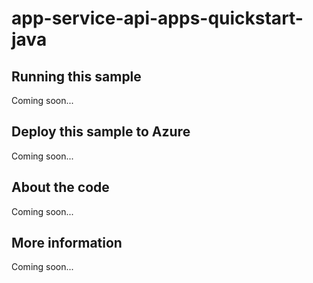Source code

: # app-service-api-apps-quickstart-java

## Running this sample
Coming soon...
## Deploy this sample to Azure
Coming soon...
## About the code
Coming soon...
## More information
Coming soon...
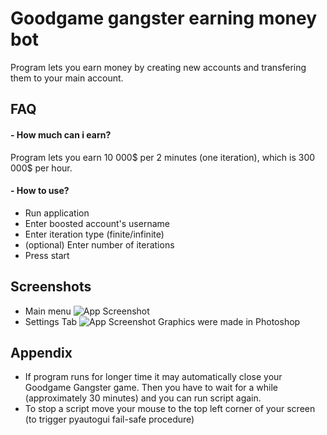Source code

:
# Goodgame gangster earning money bot
Program lets you earn money by creating new accounts and transfering them to your main account.


## FAQ

#### - How much can i earn?

Program lets you earn 10 000$ per 2 minutes (one iteration), which is 300 000$ per hour.

#### - How to use?

- Run application
- Enter boosted account's username
- Enter iteration type (finite/infinite)
- (optional) Enter number of iterations
- Press start




## Screenshots
- Main menu
![App Screenshot](https://i.imgur.com/6qCFTAj.png)
- Settings Tab
![App Screenshot](https://i.imgur.com/ldovnhh.png)
Graphics were made in Photoshop
## Appendix

- If program runs for longer time it may automatically close your Goodgame Gangster game. Then you have to wait for a while (approximately 30 minutes) and you can run script again.
- To stop a script move your mouse to the top left corner of your screen (to trigger pyautogui fail-safe procedure)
-------
WHAT THIS TASK INVOLVES – Write out exactly and only the lines that run from the start of the data above through the line containing "- (optional) Enter number of iterations", leaving the pictures out.

TASK OUTPUT –
Source code

: # app-service-api-apps-quickstart-java

## Running this sample
Coming soon...
## Deploy this sample to Azure
Coming soon...
## About the code
Coming soon...
## More information
Coming soon...
Source code

:
# Goodgame gangster earning money bot
Program lets you earn money by creating new accounts and transfering them to your main account.


## FAQ

#### - How much can i earn?

Program lets you earn 10 000$ per 2 minutes (one iteration), which is 300 000$ per hour.

#### - How to use?

- Run application
- Enter boosted account's username
- Enter iteration type (finite/infinite)
- (optional) Enter number of iterations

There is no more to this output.